When brothers Cy and Payne Mills got the old Farmer’s Grain store building, they intended to convert the old supply store into an upscale restaurant and wine bar.
Three years later, the two boys born and raised in Edmond are about to realize that dream with Farm grain kitchen + Cellar102 W 1 St.
“My brother and I have a passion for hospitality and catering, and my dad is a general contractor,” Cy Mills said. “We did all the renovations ourselves, and all the renovations on the side. The pandemic and financial constraints made this process long.”
The stop-start nature of their ongoing narrative inspired creativity. Instead of waiting to acquire all the staff needed to operate the space as a full-time, full-service restaurant, the Mills brothers decided to open their doors a few nights a week for a limited audience.

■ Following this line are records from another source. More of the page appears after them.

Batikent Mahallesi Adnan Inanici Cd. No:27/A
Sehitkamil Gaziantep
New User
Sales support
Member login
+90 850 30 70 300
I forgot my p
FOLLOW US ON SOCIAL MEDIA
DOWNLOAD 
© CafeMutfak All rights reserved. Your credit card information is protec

The pop-up series allows Farmers Grain to begin building an audience for chef Payne Mills’ playful and elegant food styles.
“I’ve been a chef for a long time and I’m the kind of chef who likes to play with food,” Payne said. “I’m also a farmer now, I have pigs to feed when I get home tonight, so we want to provide a farm-to-table experience.”
After spending time in Vast when it was chef Andrew Black’s playground, Mills went north to Michigan and eventually made a few stops at notable restaurants in Chicago. Now a farm owner, Payne says his presence in the kitchen has softened, but his style remains the same.
I tasted a sample of it last week at an afternoon tasting that included strawberry shortcake colliding with duck eggs to make salad, ravioli that was reminiscent of a country breakfast but were clearly for dinner, a carrot gastrique as magnificent as it was sumptuous and lobster ice cream.
Brother Cy presented the wines, which he was still working on for the next pop-up. He worked in the spirits industry in Colorado for four years under a master sommelier, which inspired him to pursue the same certification. The Texas A&M graduate got into the Gig ‘Em homecoming catering business, finding work in beverage operations at Vast and then Flint in their early chapters. He and his wife also own nearby Location 102.
“The wine should accentuate my brother’s cooking and style, but also stand on its own,” Cy said. “We want the food and the wine to be the star, so we try to keep it casual. We want people to have fun – like my brother did with the food and I did with the wine.”
He said signature cocktails and drinks will also be available when the bar is finally unleashed.
During service at the Farmers Grain pop-ups, Payne anchors the kitchen with chefs Kari Clark-Garrett and Corey Kirklin while Cy hustles through the dining room to showcase the wines and answer any questions about them.
It’s a dress rehearsal for the day Farmers Grain is full and can run a full service at full capacity. The farm-to-table approach with premium wine service will fuel interest in the east side of the property.
On the west side, construction continues where the family will offer something more laid back.
“We’re working more on a terrace sports bar concept,” Cy said. “We will share a kitchen but offer a more accessible menu and a relaxed atmosphere.”
Farmers Grain will continue to offer pop-up events until full. At this time, events are taking place on Friday and Saturday evenings by reservation only.
“We do about 20 covers on Friday and Saturday nights right now,” Cy said. “We would like to increase that number to 30 or 40 as we add staff.”
To book, go online at resy.com and search for Farmers Grain. We will have more Farmers Grain coverage as the project progresses.